This article will address migrating from hybrid Azure AD to a cloud only configuration. This could be useful if you no longer have a need for an On-Prem AD server, or you if you need more control over user attributes in Office 365. You might have already seen this process in Microsoft forums, but to my knowledge, there hasn’t been a write-up about it. I wanted to write this article to put all the information in one place as a simple how-to.
Disclaimer: This is not Microsoft sanctioned or supported, but it does work at the time this article is published (with caveats noted later in this post).
To give a quick synopsis, it begins by moving your users to an OU that is not part of AD Sync. Once this is completed the users will be marked as deleted in Office 365, then when they are restored in Office 365, they will be marked as In Cloud accounts. Now don’t worry, the deleted user does not lose any data and all mailbox and group settings will return when the user is restored. There is however an issue here, when deleted user accounts are restored, it forces a password change.
The first step in the process should be informing the users that their accounts are being migrated, at least a week in advance, and that their passwords will be reset. Provide them with a temporary password that they can use to log into the account and inform them that they will be forced to change the password at login. It would be best to schedule the migration after hours as mail will not flow to the accounts while they are in the deleted state.
Configuring Azure AD Connect
Now we are ready to begin the actual configuration, first you will need to move the users to a new OU and then filter that OU out of the AD Sync.
- Open Azure AD Connect and select customize synchronization options.
- Under Domain and OU filtering, select the option to sync selected domains and OUs.

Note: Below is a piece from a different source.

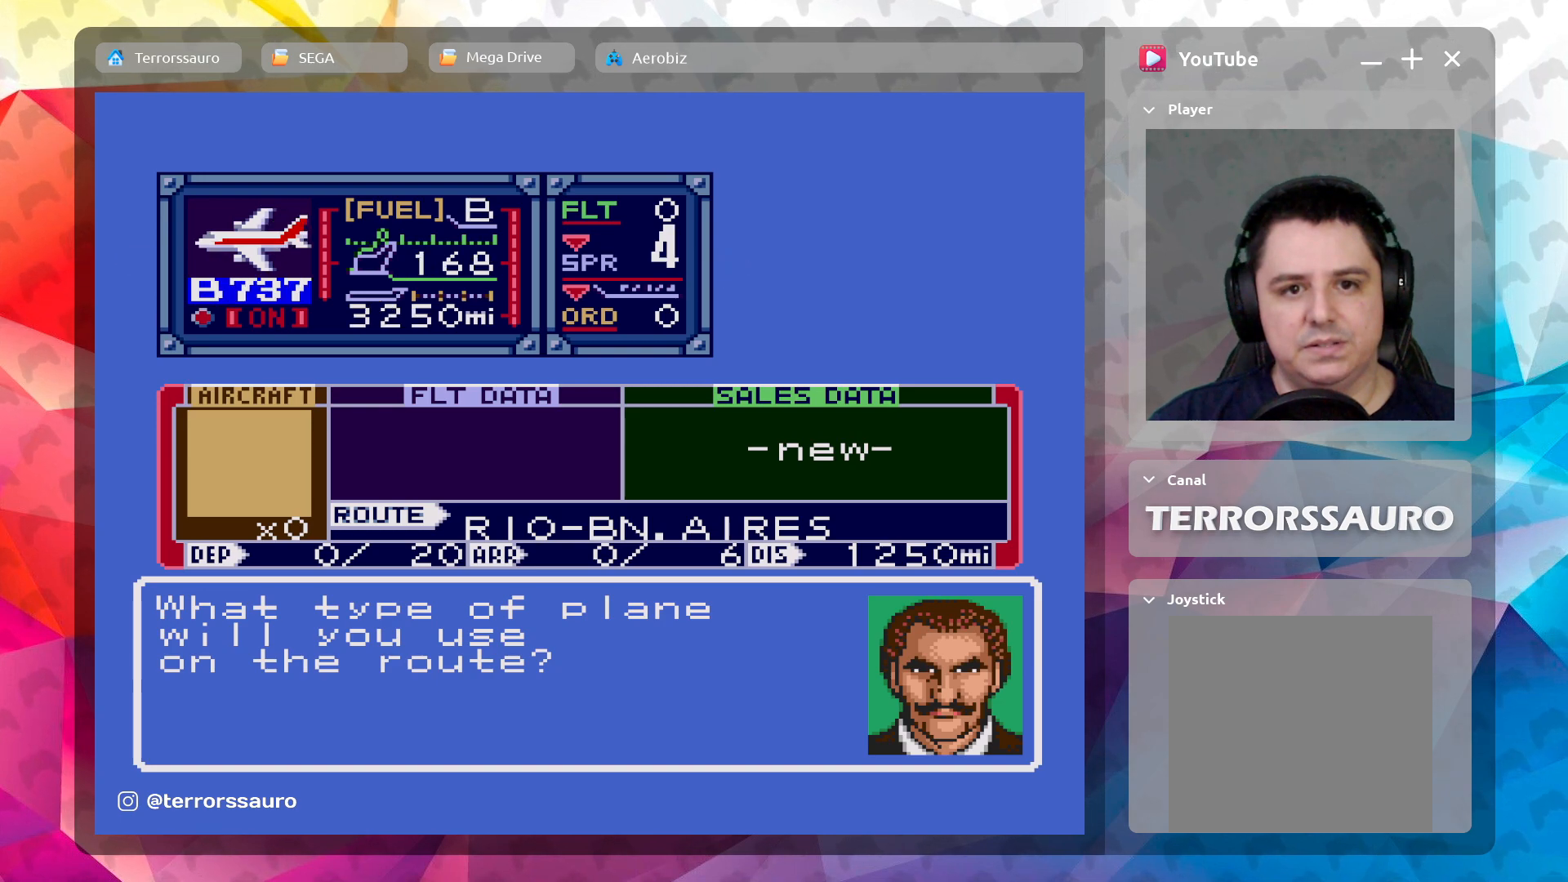
{"buttons": [], "left_stick": "right", "events": [[83, "left_stick", "center"], [400, "left_stick", "right"]]}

- Click the arrow to show all the OUs under your domain and deselect the OU that you moved your users to.
- Go through the remaining steps in AAD Connect and configure all the changes.
- Once the sync has been completed all migrated users will show as deleted in Office 365.
Now we are not ready to restore them just yet. You will find that if you restore them at this point everything will work fine, until AAD Connect runs another sync, then the users will be deleted again. To solve this problem, we need to go back to AAD Connect. This time select the option to Refresh Directory Schema, select the proper domain and configure. Once the sync has completed you will then have to repeat steps 1-4 and customize synchronization options again.
Now you are ready to restore the users in Office 365, you will find the migrated users under the Deleted Users section. Simply select the user and restore it, use the temporary password that was sent out to the users and ensure that the option to change the password at next sign-in is selected. All users should now show up as In Cloud. The users should retain all the same settings as before and all licenses should still be applied.